One opportunity to address this gap is to increase public schools' access to urban planning. Effective urban planning requires the kinds of meaningful, authentic experiences at the heart of democratic participation. When young people discuss current events, identify and work on local issues, consider experiences that are different from theirs, interact with role models, write to elected officials, and engage with community and government agencies, they learn to care about the well-being of others and realize that they have the ability to effect change. In short, planning fosters the development of civic identity.

Planning was once integral to engaging youth in our democratic society. An example of this is the 1911 Wacker's Manual of the Plan of Chicago, written by Walter D. Moody to promote the 1909 Plan for Chicago. It became required reading for eighth graders in Chicago Public Schools for more than two decades. It called upon young people to understand the building blocks of the city and steward their city to greatness through their "united civic efforts."

In the post-World War II era, public schools offered as many as three courses in civics, democracy, and government and many large cities included exposure to planning for students and their teachers. Today students are usually offered just one civics course, government — most often in 12th grade when many poor and minority students have already dropped out.

Chicago continues to be a city of plans, but since Wacker's Manual, there has not been a system-wide commitment to help young people understand their role as city stewards. In school nationwide, the role of planning has diminished, but there has never been a more urgent time — or powerful opportunity — for urban planning in public education.

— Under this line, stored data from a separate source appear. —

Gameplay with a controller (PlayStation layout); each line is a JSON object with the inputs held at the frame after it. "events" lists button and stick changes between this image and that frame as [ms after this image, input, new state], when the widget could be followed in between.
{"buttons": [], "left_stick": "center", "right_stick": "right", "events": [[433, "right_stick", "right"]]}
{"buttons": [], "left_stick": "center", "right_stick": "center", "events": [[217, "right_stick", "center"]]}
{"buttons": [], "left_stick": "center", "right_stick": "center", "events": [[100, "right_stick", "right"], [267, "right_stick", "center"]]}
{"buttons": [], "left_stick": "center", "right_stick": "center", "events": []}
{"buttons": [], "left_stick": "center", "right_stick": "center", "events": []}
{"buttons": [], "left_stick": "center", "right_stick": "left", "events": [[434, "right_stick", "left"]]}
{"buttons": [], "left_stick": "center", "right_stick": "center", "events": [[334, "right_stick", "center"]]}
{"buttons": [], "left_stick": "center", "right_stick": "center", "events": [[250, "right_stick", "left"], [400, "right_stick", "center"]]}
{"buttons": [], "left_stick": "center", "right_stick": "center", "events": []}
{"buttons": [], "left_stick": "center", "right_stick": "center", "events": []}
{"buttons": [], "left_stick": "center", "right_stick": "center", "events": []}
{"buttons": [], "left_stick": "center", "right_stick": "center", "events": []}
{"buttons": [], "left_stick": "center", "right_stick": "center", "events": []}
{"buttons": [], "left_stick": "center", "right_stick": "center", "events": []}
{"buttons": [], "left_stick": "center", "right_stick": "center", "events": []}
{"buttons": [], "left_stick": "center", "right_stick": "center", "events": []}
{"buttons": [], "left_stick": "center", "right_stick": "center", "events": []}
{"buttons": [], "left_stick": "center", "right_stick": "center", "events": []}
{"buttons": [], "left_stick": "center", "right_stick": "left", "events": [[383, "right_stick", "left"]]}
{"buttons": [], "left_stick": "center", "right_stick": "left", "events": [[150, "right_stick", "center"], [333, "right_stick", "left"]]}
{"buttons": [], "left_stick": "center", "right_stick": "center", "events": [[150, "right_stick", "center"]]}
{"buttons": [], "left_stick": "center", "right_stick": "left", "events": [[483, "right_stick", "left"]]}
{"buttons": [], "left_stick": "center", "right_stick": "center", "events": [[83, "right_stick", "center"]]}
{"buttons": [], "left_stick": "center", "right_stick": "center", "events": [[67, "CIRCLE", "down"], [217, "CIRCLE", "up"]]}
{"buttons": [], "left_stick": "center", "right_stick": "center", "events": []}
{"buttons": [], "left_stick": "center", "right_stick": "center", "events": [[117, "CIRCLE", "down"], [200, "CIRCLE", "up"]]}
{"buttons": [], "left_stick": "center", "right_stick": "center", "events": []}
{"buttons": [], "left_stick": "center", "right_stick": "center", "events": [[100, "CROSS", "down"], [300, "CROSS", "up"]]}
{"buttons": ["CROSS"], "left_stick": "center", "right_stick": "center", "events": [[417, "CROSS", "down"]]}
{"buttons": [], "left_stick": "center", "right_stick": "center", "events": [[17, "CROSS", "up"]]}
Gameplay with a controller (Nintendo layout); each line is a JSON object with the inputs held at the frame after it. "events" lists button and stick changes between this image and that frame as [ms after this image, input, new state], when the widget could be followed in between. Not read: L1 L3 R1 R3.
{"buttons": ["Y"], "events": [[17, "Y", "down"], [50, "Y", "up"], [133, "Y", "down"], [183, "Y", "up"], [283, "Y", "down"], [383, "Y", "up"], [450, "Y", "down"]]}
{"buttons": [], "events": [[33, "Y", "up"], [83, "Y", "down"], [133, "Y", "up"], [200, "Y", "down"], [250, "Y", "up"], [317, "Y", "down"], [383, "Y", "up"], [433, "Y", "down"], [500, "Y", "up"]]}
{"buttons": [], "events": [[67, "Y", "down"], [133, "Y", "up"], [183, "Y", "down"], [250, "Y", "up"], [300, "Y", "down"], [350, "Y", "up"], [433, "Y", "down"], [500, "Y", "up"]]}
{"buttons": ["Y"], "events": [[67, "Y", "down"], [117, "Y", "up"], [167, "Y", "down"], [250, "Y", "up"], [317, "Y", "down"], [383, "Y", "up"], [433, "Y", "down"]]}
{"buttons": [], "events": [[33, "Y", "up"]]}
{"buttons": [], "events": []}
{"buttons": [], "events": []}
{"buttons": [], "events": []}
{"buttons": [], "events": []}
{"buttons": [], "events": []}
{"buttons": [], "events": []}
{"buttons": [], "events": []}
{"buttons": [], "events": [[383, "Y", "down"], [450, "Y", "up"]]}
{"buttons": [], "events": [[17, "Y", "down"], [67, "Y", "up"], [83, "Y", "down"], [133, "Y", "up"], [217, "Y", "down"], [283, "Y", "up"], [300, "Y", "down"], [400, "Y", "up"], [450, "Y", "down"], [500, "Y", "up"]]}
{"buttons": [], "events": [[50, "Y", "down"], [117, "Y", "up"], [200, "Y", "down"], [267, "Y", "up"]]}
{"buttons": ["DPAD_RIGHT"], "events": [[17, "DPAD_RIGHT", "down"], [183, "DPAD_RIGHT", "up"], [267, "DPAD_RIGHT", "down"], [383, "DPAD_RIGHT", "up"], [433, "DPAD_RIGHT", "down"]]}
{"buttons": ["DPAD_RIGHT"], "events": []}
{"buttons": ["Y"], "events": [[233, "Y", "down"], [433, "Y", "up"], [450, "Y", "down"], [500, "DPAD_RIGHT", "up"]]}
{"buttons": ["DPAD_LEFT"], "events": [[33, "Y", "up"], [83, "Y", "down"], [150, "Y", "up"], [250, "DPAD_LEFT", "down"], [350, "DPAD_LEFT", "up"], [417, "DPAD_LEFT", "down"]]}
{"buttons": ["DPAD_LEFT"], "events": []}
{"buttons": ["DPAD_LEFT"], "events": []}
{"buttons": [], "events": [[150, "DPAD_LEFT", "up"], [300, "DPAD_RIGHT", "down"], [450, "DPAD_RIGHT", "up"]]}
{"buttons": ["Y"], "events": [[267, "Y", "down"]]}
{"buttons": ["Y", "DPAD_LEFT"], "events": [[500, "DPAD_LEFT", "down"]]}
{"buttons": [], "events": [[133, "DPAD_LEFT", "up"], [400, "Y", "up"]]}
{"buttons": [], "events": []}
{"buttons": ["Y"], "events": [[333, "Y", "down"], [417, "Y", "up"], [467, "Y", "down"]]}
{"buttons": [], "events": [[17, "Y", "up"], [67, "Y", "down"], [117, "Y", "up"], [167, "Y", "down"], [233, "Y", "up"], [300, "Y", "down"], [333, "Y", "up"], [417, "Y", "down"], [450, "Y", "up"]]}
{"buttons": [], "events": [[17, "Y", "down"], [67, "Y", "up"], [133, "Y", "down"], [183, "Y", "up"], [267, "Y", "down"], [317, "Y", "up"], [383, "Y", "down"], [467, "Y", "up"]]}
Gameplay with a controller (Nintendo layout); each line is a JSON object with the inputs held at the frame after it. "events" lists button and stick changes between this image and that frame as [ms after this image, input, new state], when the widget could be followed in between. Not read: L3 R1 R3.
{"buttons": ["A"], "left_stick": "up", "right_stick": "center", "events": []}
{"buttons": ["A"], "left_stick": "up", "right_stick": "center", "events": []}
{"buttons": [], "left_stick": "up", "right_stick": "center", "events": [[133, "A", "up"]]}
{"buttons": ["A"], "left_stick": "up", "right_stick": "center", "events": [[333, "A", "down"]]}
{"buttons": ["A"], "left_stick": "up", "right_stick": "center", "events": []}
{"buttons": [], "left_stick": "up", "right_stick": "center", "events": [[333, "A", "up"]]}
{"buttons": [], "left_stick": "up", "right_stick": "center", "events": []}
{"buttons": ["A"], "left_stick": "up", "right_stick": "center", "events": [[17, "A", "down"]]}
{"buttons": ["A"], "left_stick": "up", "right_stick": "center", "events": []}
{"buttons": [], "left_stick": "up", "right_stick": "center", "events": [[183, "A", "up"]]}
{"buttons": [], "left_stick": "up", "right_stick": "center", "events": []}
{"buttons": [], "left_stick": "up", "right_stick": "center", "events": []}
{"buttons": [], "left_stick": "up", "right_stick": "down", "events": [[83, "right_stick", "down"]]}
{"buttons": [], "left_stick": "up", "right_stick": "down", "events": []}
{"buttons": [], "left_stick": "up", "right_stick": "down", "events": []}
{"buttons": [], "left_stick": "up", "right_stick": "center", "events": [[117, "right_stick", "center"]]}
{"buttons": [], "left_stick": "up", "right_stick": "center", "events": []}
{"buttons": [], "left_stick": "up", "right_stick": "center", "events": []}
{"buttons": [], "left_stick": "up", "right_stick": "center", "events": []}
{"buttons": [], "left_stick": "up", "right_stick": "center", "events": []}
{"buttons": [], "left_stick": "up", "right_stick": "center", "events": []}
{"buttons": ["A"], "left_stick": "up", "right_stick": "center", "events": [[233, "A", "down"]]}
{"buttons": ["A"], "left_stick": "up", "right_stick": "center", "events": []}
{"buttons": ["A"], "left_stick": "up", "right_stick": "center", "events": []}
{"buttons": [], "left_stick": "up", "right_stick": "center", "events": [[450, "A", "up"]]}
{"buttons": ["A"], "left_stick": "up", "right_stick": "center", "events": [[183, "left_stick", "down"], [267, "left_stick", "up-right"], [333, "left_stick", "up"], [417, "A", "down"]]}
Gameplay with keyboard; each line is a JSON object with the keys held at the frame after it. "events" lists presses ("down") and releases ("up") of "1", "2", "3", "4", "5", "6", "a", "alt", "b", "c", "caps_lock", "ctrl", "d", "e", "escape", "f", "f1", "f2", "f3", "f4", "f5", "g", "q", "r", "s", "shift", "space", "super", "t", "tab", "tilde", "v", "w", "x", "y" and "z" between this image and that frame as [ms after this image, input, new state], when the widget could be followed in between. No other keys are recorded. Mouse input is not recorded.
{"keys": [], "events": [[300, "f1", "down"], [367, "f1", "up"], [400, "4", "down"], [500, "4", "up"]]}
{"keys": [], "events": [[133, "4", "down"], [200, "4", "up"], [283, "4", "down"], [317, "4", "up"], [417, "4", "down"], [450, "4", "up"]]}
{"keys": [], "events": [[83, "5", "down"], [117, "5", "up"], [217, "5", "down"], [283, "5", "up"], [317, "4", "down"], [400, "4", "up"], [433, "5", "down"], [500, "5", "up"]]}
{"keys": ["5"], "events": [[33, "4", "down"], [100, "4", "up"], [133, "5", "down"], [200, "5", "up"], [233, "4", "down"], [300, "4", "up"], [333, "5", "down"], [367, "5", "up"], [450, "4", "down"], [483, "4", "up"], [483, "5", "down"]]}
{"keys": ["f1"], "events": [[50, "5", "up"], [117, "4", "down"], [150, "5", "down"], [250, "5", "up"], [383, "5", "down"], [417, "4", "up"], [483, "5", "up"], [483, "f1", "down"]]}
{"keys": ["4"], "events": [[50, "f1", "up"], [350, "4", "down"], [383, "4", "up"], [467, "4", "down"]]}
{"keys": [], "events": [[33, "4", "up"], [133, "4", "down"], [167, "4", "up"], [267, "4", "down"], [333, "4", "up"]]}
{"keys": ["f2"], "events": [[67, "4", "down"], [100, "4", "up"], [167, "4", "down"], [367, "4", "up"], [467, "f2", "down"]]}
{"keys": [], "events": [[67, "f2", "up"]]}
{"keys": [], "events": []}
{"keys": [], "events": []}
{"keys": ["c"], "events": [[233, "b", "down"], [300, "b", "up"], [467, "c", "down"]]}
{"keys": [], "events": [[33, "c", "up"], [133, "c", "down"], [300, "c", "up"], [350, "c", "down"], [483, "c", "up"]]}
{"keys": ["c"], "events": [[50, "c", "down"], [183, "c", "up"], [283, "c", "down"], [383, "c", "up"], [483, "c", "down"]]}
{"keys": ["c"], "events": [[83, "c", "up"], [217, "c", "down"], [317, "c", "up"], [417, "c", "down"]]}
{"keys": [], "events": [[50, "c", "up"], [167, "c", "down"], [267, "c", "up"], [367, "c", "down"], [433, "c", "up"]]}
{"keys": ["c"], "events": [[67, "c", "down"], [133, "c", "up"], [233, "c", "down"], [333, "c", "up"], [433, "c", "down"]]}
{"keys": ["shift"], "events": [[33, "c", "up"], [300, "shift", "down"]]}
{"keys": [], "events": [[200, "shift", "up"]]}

We need to bring the youth-centered, city-sized ambitions of Wacker's Manual into the 21st century. That is why, in honor of its 50th anniversary, the Chicago Architecture Foundation is launching a three-year urban planning and civic education initiative called "Meet Your City." At the heart of the effort is a graphic novel called No Small Plans, which follows the neighborhood adventures of teens in Chicago's past, present, and future. Between each chapter, neighborhood maps and illustrated "interludes" bring Daniel Burnham and the art and science of urban planning to life.

No Small Plans supports Illinois civic education requirements and aligns with sixth and 10th grade learning standards. CAF is working in close partnership with Chicago Public Schools and the Chicago Public Library to distribute 30,000 copies of the novel and facilitate workshops that explore important questions: Who is the city for? Why do neighborhoods change? What makes a good neighborhood? Who decides? What is my role and responsibility?

Guiding young people to observe the conditions around them and ask critical questions is transformative. Only through intentional engagement will our youth be equipped to design the cities they want, need, and deserve. If urban planners are involved, it might not only make cities more livable, but it might also make our communities — and our democracy — more representative. It's time to make no small plans with America's youth.